# Start of Quoted passage

Pearl Harbor and Japanese Internment

9 reviews on the December 7th, 1941 surprise attack.

book covers

Asada, Sadao. Culture shock and Japanese-American relations: historical essays. Missouri, 2007. 290p ISBN 9780826217455, $44.95.
Reviewed in CHOICE April 2008

Asada (emer., Doshisha Univ., Kyoto) is the foremost Japanese historian of Japanese-American diplomatic relations. This first collection of his historical essays in English focuses on these relations in the first half of the 20th century. The essays address important themes: mutual images and perceptions between Americans and Japanese before 1945; the impact of Alfred Mahan on Japanese strategic thinking; the impact of the atom bomb on Japan’s decision to surrender; and the history of the Imperial Japanese Navy (IJN) leading up to Pearl Harbor. Asada’s greatest contribution, perhaps, is in this last area, because his essays on the IJN between the wars broke new ground at a time when most scholarship was focused on the Japanese army. Showing for the first time that the IJN, like the army, was wracked by internal factions and debates over strategy, tactics, national policy, weapon systems, and foreign alliances, Asada punctured the myth of a pro-US pacifist-leaning navy reluctantly agreeing to war with the US in the face of a determined, pro-German, aggressive army. The essay on the shock of the atom bomb and its impact on Japan’s decision to surrender is a model of meticulous scholarship that should be required reading in all discussions of Hiroshima and Nagasaki. Summing Up: Highly recommended. All readers/libraries. —M. D. Ericson, University of Maryland University College

Christianity, social justice, and the Japanese American incarceration during World War II book cover

Blankenship, Anne M. Christianity, social justice, and the Japanese American incarceration during World War II. North Carolina, 2016. 282p index ISBN 9781469629193, $85.00; ISBN 9781469629209 pbk, $29.95; ISBN 9781469629216 ebook, $24.99.

# End of Quoted passage
# Start of Supplied material

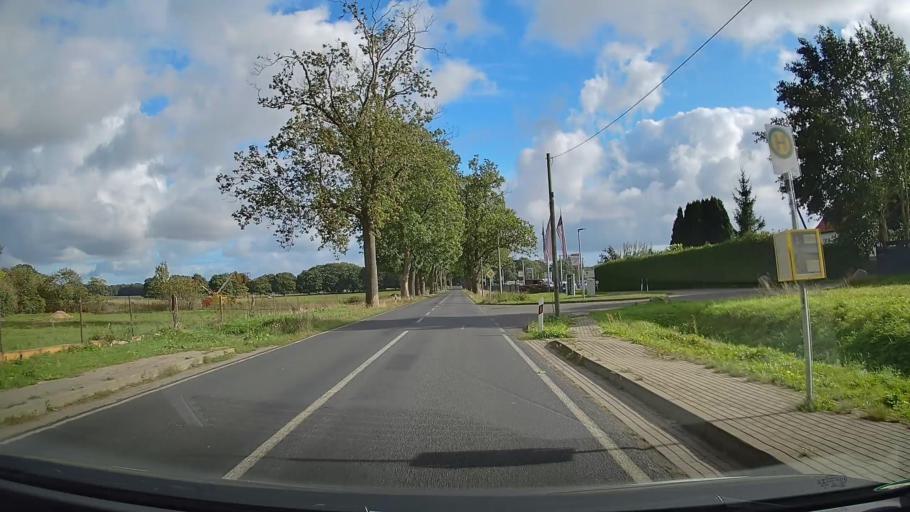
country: DE
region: Mecklenburg-Vorpommern
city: Putbus
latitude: 54.3923
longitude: 13.4645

# End of Supplied material

* Brief
Please continue the text of reviews on Pearl Harbor and Japanese internment from the point where it stops. The records are material apart from the review collection.

* Exercise result
Reviewed in CHOICE May 2017

During WW II, President Franklin Roosevelt issued Executive Order 9066, which incarcerated 120,000 Japanese in internment camps. The tragedy is that nearly two-thirds were US citizens. Blankenship (American religious history, North Dakota State Univ.) explores the Christian response to these civil rights violations. Though scholarship on race tends to focus on black-white race relations, the incarceration of Asian Americans more fully exposes the broader racial tensions in the US. Many Christians recognized that Japanese incarceration undermined US moral supremacy and mirrored the racist policies of imperial Japan and Nazi Germany. Part of the reason for Christian sympathy was that many missionary agencies had ties to Japan and were some of the few Americans to consistently interact with Japanese Americans. Of course, not every American agreed with these sentiments, and many saw racism as warranted because of the events of Pearl Harbor. Though these policies were driven by fears of internal Japanese traitors, none were ever found. Blankenship examines how a collective moral and national vision helped inspire ecumenism among Protestants and Catholics. In conclusion, this important work argues convincingly that to understand Japanese incarceration, it is essential to incorporate the role of protest movements within the US religious community. Summing Up: Highly recommended. All levels/libraries. —M. S. Hill, Liberty University

Dower, John W. Cultures of war: Pearl Harbor/Hiroshima/9-11/Iraq. W.W. Norton, 2010. 596p ISBN 0393061507, $29.95; ISBN 9780393061505, $29.95.
Reviewed in CHOICE March 2011

Dower (emer., MIT), author of over a dozen books, mostly concerning the history of Japan, has produced an exceedingly impressive study that compares the events surrounding Pearl Harbor with the most recent US adventure in Iraq. Dower examines how Americans reacted to both surprise attacks (Pearl Harbor and 9/11), how failures in communication in both instances led to catastrophic results, and how the government dealt with the postwar challenges in Japan from 1945 to 1952 and in Iraq from 2003 to the present. Dower’s knowledge of Japan’s postwar history is impressive, but he also brings a sophisticated understanding to the actions of President Bush and his advisers in their poorly planned response to the post-Saddam era in Iraq. Dower is highly critical of Bush’s faith-based policy approach to helping Iraq transition to a new independent country. This is a highly recommended and exceptionally well-done comparative history working with large themes and complex issues. Summing Up: Essential. All levels/libraries. —E. A. Goedeken, Iowa State University

Encyclopedia of Japanese American internment book cover

Encyclopedia of Japanese American internment, ed. by Gary Y. Okihiro. Greenwood, 2013. 342p ISBN 9780313399152, $89.00; ISBN 9780313399169 ebook, contact publisher for price.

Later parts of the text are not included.